Many of the traditions like music/songs are distinguished even in modern Plains derived Pow-Wows as Northern  vs. Southern songs, drums and costumes.

E. Eastern Woodlands: [Case Study- Cherokee]

    The Eastern Woodlands is often divided into three to four different areas (Northeast, Great Lakes/Great Lakes & Prairie, Southeast). Yet CBS farming is common to the entire East (east of the Mississippi R.) while the woodland just varies from  semi-tropical cypress swamps in the south, to deciduous hardwoods in the central areas, and birch/ beech forest in the north. Conifers grow in various unique environments including Southern pine piedmonts, sandy pine barrens, and richer pine /fir in the north. The deciduous hardwoods produced some of the best temperate stands of walnut, cherry, hickory in the world, but have been virtually destroyed, even by the 1890's. Native Americans had a much bigger impact on this environment than European Americans realized and or wanted to admit. The concept in the East or anywhere in America of wilderness was and is absurd. We now know that Native American populations in the Eastern Woodlands were far greater than early projections.

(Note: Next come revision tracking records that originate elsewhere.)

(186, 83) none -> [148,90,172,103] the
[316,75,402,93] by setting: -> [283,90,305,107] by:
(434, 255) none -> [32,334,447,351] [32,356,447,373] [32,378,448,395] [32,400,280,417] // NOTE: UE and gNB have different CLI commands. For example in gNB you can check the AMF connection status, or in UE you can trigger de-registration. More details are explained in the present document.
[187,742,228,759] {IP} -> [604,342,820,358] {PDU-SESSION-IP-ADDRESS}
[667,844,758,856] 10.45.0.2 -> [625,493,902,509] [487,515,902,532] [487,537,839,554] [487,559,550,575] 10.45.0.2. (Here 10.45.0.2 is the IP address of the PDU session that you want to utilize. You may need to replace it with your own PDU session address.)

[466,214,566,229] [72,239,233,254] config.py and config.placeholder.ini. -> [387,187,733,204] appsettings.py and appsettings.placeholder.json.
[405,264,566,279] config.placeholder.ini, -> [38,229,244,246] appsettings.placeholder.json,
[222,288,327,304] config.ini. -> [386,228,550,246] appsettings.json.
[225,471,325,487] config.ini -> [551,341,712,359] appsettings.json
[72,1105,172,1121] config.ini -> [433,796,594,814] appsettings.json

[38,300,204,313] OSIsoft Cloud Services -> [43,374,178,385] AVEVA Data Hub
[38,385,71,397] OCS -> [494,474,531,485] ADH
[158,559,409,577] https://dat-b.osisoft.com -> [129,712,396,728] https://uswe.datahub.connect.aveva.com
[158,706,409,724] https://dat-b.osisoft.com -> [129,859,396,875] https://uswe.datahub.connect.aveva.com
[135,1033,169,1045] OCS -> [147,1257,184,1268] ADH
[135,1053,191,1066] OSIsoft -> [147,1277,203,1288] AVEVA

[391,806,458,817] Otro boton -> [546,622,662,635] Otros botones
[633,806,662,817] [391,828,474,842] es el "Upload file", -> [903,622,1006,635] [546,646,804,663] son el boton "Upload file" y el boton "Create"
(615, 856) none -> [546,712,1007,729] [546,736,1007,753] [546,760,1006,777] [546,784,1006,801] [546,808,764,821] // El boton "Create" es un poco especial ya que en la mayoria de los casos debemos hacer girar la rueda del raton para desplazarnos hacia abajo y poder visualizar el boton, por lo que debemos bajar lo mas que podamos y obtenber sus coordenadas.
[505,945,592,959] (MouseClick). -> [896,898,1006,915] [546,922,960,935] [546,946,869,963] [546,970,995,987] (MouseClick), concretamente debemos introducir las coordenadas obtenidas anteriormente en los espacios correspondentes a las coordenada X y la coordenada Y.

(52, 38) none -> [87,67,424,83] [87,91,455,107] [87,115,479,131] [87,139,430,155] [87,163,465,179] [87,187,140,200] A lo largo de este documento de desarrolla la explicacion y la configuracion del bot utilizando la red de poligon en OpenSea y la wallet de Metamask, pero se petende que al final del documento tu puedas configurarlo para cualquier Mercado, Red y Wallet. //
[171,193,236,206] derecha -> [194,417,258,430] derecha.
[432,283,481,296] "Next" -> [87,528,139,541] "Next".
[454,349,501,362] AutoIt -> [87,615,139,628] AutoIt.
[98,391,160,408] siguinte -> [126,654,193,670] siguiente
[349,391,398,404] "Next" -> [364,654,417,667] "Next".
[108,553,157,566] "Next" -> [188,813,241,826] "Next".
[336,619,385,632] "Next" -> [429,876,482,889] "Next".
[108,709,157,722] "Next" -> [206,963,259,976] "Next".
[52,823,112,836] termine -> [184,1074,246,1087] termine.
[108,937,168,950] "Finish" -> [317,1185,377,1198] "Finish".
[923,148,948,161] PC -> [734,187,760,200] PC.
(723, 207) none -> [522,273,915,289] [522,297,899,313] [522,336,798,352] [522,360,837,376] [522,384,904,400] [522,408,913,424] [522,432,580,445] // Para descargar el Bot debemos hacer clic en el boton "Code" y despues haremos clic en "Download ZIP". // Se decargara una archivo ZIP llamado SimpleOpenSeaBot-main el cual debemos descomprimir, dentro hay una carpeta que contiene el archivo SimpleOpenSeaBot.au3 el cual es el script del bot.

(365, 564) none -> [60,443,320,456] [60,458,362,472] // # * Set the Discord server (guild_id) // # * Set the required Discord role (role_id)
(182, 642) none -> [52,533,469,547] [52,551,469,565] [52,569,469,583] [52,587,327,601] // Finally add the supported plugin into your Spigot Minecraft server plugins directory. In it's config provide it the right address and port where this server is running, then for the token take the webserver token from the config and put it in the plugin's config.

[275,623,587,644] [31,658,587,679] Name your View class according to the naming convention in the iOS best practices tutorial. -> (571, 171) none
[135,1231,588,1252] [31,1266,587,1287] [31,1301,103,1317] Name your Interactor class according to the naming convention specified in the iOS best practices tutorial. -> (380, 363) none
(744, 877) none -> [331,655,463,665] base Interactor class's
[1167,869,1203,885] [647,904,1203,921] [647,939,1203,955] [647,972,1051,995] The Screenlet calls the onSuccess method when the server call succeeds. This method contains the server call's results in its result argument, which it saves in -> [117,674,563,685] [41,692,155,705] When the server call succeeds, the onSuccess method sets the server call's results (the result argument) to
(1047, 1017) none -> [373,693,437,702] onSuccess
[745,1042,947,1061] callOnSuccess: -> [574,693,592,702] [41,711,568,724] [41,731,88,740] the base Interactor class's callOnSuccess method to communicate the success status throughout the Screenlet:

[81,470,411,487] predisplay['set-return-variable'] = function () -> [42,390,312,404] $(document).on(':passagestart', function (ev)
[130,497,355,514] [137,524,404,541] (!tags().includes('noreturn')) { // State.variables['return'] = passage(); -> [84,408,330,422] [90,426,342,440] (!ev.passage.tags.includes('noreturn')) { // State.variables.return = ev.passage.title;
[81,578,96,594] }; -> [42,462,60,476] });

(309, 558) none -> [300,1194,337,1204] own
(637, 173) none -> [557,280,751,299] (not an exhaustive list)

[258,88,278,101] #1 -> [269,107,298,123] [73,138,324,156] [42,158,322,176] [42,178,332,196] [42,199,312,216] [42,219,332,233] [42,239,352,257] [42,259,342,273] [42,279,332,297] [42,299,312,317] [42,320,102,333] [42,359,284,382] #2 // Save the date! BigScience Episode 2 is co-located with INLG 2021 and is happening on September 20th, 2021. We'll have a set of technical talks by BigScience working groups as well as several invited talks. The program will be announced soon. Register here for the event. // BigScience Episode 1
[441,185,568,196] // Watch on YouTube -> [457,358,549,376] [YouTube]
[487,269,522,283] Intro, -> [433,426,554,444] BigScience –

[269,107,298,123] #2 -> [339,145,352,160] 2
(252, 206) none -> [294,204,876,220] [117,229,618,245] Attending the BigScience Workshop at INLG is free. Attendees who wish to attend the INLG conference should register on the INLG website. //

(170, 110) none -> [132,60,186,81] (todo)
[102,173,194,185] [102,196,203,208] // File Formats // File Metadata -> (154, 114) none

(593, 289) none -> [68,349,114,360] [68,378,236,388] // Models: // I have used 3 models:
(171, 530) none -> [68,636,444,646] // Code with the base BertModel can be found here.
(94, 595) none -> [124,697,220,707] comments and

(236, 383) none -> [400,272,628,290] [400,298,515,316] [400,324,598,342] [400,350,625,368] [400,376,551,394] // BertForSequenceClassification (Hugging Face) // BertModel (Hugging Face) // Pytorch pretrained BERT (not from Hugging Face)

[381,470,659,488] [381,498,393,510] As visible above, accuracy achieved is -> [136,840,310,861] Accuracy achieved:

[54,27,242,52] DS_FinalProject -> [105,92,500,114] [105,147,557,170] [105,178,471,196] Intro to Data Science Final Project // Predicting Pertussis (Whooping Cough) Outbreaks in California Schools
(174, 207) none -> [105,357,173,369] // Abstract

     The CBS farming groups of the Eastern Woodlands were divided into two linguistic groups: Macro-Algonkian; and Macro-Siouan. The Macro-Algonkians were earliest, but it is not clear how long the Macro-Siouans were in the East and from where they came.

Since European Americans (especially the English) occupied the East longest, many traditions like hominey are derived from eastern Woodland cultures.